● Arbeitsauftrag
Setze den Text über die Planetary Health Diet im Anschluss an seinen letzten Satz fort.

Weniger Fleischkonsum gefragt: Planetary Health Diet
Auch in Hinblick auf die ökologischen Folgen unserer Ernährung ist eine Orientierung hin zu weniger und bewussterem Fleischkonsum unumgänglich. Denn unsere Ernährung hat enorme Auswirkungen auf das Klima. Rund 30 % der weltweiten Treibhausgasemissionen entstehen durch Lebensmittelproduktion. Etwa 70 % des Süßwassers wird dafür verbraucht. Gleichzeitig nimmt die Weltbevölkerung zu, und wir müssen Wege finden, alle Menschen ausreichend zu ernähren, ohne die Umwelt weiter zu zerstören.
Die Antwort auf dieses Dilemma ist die so genannte Planetary Health Diet. Das ist ein Ernährungsmodell, das 2019 von der EAT-Lancet Kommission vorgestellt wurde. Dahinter stehen 37 Wissenschaftler:innen aus Medizin, Landwirtschaft, Politik und Ökologie aus 16 Ländern. Ziel ist es, bis zum Jahr 2050 eine Ernährung zu etablieren, die sowohl gesund für den Menschen als auch nachhaltig für unseren Planeten ist. Diese Ernährung basiert auch einer überwiegend pflanzenbasierten Ernährung, weniger Fleisch- und Milchprodukte – und wenn dann eben nachhaltig –, dafür mehr Obst, Gemüse, Hülsenfrüchte, Vollkorngetreide, Nüsse und gesunde Pflanzenöle.

● Bereitgestellte Einträge

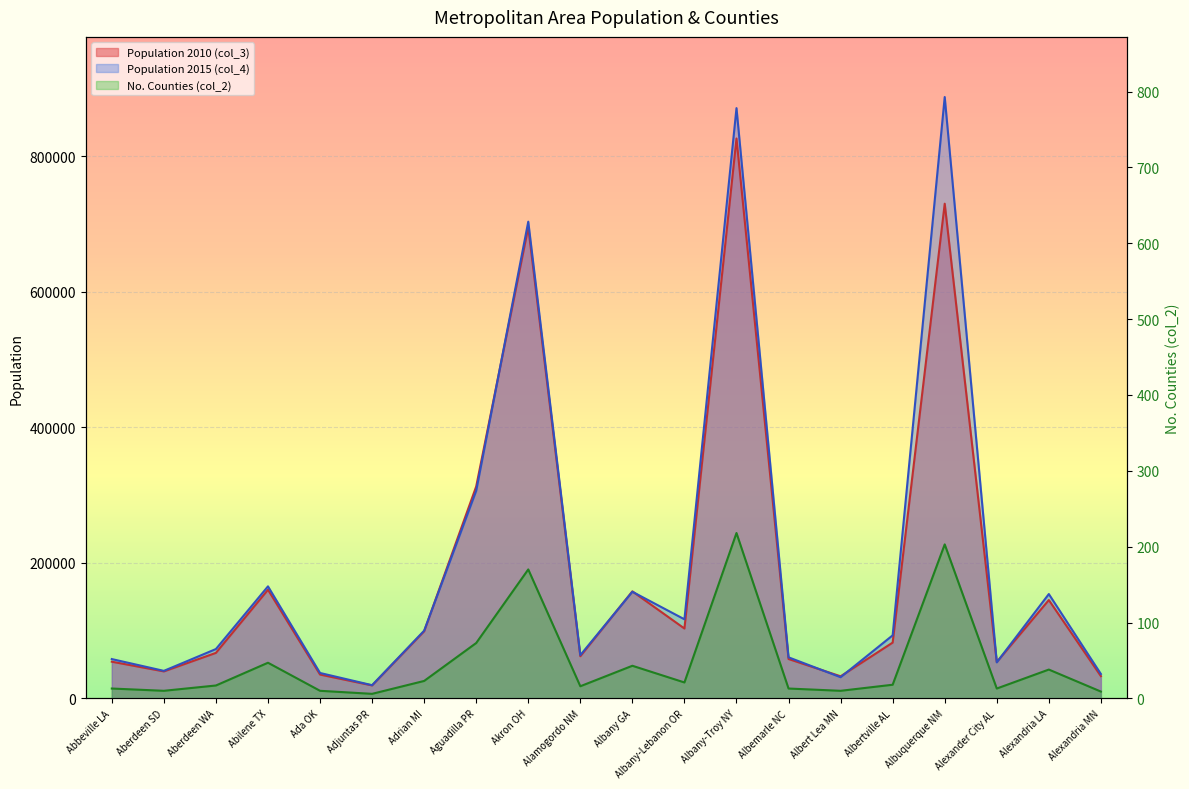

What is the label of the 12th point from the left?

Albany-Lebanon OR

==

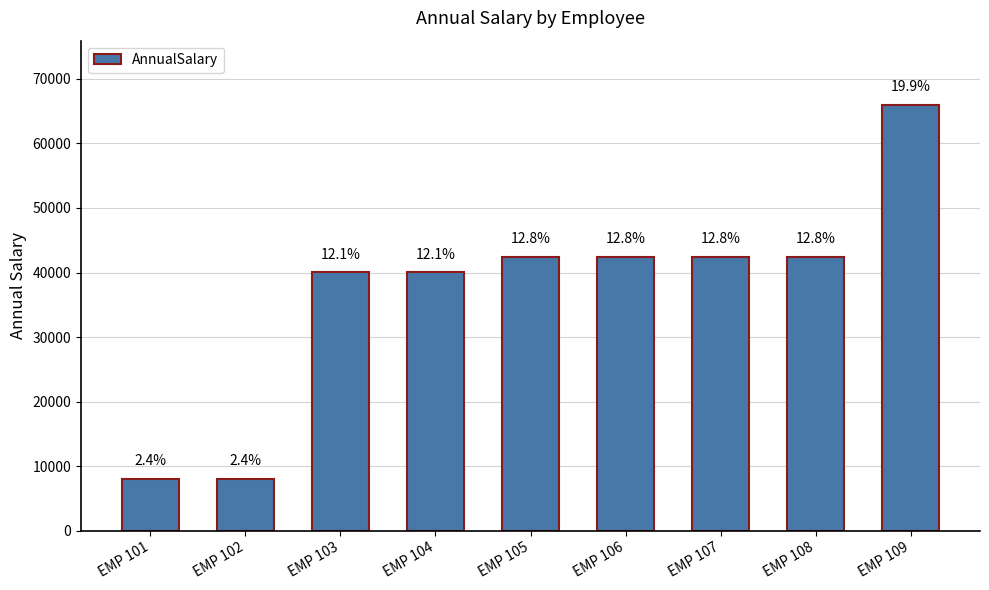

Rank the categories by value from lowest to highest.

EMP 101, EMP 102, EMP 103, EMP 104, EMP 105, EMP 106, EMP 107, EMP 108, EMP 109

● Lösung der Aufgabe
Ein bewusster Fleischkonsum
Eine nachhaltige Ernährung verlangt ein Umdenken – nicht nur bei Konsument:innen, sondern entlang der gesamten Wertschöpfungskette. Regionale Fleischereien, die heute in Qualität, Tierwohl und ökologische Standards investieren, sind morgen gut aufgestellt. Denn der Trend zu weniger, aber bewussterem Fleischkonsum ist keine Bedrohung – sondern eine wirtschaftliche und gesellschaftliche Chance. Das Fleischhandwerk hat Zukunft, wenn es sich neu positioniert: als Anbieter ehrlicher, hochwertiger Produkte mit nachvollziehbarer Herkunft. Die Devise lautet nicht Verzicht, sondern Verantwortung – für Klima, Umwelt und Genuss.